The story, which you may or may not know, is that Unlocking The Truth is a heavy metal band of three African American middle schoolers from New York City whose YouTube videos got passed around a zillion times. When television producer Alan Sacks (he created Welcome Back Kotter) sees it, it screams opportunity, and he immediately goes about signing the guys to Sony for a record deal. Upon inking that deal, though, Sacks begins the image shaping, the micro-managing, changing and streamlining many of the aspects of the band that made the original videos so appealing to people, to the dissatisfaction of the band members themselves.
And while this is the specific story of the three kids in Unlocking The Truth — and their parents, who are trying to do the right thing, though understandably not always sure what the right thing is — it also reveals the process within the music industry that grooms pop acts for consumption and profit. Thanks to the access that director Luke Meyer was able to get, we get to see the cynical way in which our pop stars are formed, by taking advantage of the naive dreams of the young and starry-eyed.
As it turns out, though, Unlocking The Truth, despite their age, are not entirely naive. Drummer Jarad Dawkins is more professional than many adults in a variety of callings, and guitarist Malcolm Brickhouse knows when he’s being swindled or used as a gimmick, and isn’t afraid to point it out on several occasions. And that’s why, as depressing as this documentary could be, it’s actually highly amusing, filled with the raucous sweetness of the band and the energy they bring to the screen.
But they’re also not entirely musically formed — who is in middle school? The problem there is that what Sacks and the Sony people effectively do is make sure there is no natural musical growth. Any innovations become imposed ones, brought on not by collaborative musicians, but people in the business of selling, so they are working from a catalog of tropes and cliches designed to bring in quick bucks. There is no wider scope cast on the band’s music, and the only real deference to their personal quirks and strengths involve making them sellable. It’s more about their stage outfits than the songs they perform.

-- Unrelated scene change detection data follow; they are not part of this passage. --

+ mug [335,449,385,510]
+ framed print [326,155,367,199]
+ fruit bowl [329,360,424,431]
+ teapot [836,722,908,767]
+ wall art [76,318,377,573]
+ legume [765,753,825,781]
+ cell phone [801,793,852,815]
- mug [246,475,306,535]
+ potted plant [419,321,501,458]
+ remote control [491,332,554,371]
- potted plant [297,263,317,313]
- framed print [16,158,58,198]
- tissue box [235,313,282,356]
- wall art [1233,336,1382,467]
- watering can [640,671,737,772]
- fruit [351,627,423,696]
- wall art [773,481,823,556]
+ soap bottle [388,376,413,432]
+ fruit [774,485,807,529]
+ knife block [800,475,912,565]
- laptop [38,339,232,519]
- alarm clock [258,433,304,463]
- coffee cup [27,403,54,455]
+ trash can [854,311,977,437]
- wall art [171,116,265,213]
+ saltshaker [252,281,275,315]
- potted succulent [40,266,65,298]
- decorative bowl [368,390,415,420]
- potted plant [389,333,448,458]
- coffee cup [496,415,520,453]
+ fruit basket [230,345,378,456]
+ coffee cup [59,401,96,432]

If you ever thought that the rock and roll was not under the strict control of old white people without a clue, that it really was about rebellion, you might be disappointed about the revelations here. Sacks saw an sellable idea when he saw that YouTube video, and allowed the camera to capture the proof — when it comes to modern pop music, the music itself is the last consideration on the list. Thankfully, the music industry’s failure is documentary film’s victory.